I’ve come across an interesting problem which I would love to get some input on.
I have a program that generates a set of numbers (based on some predefined conditions). Each set contains up to 6 numbers that do not have to be unique with integers that ranges from 1 to 100).
I would like to somehow store every set that is created so that I can quickly check if a certain set with the exact same numbers (order doesn’t matter) has previously been generated.
Speed is a priority in this case as there might be up to 100k sets stored before the program stops (maybe more, but most the time probably less)! Would anyone have any recommendations as to what data structures I should use and how I should approach this problem?

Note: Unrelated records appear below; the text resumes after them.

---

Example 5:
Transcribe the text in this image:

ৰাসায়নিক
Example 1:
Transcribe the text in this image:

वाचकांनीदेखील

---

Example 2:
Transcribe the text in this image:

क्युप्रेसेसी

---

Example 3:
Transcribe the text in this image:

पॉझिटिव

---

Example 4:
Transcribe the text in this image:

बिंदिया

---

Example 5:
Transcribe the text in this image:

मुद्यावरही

What I have currently is this:
Sort each set before storing it into a HashSet of Strings. The string is simply each number in the sorted set with some separator.
For example, the set {4, 23, 67, 67, 71} would get encoded as the string “4-23-67-67-71” and stored into the HashSet. Then for every new set generated, sort it, encode it and check if it exists in the HashSet.
Thanks!
if you break it into pieces it seems to me that
you do this n times, which gives you O(n).

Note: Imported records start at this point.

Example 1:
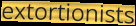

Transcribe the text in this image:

extortionists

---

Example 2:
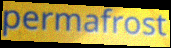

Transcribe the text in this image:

permafrost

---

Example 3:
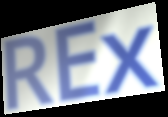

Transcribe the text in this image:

REx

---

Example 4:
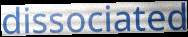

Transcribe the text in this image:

dissociated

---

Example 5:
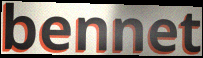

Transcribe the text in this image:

bennet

this is already optimal as you have to touch every element once anyways 🙂
you might run into problems depending on the range of your random numbers.

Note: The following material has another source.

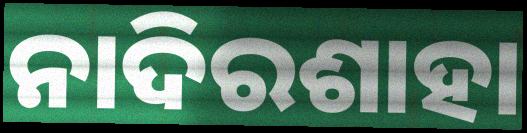
ନାଦିରଶାହା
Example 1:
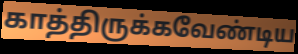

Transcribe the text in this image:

e.g. assume you generate only numbers between one and one, then there’s obviously only one possible outcome (“1-1-1-1-1-1”) and you’ll have only collisions from there on. however, as long as the number of possible sequences is much larger than the number of elements you generate i don’t see a problem.
one tip: if you know the number of generated elements beforehand it would be wise to initialize the hashset with the correct number of elements (i.e.
new HashSet<String>( 100000 ) );p.s. now with other answers popping up i’d like to note that while there may be room for improvement on a microscopic level (i.e. using language specific tricks), your overal approach can’t be improved.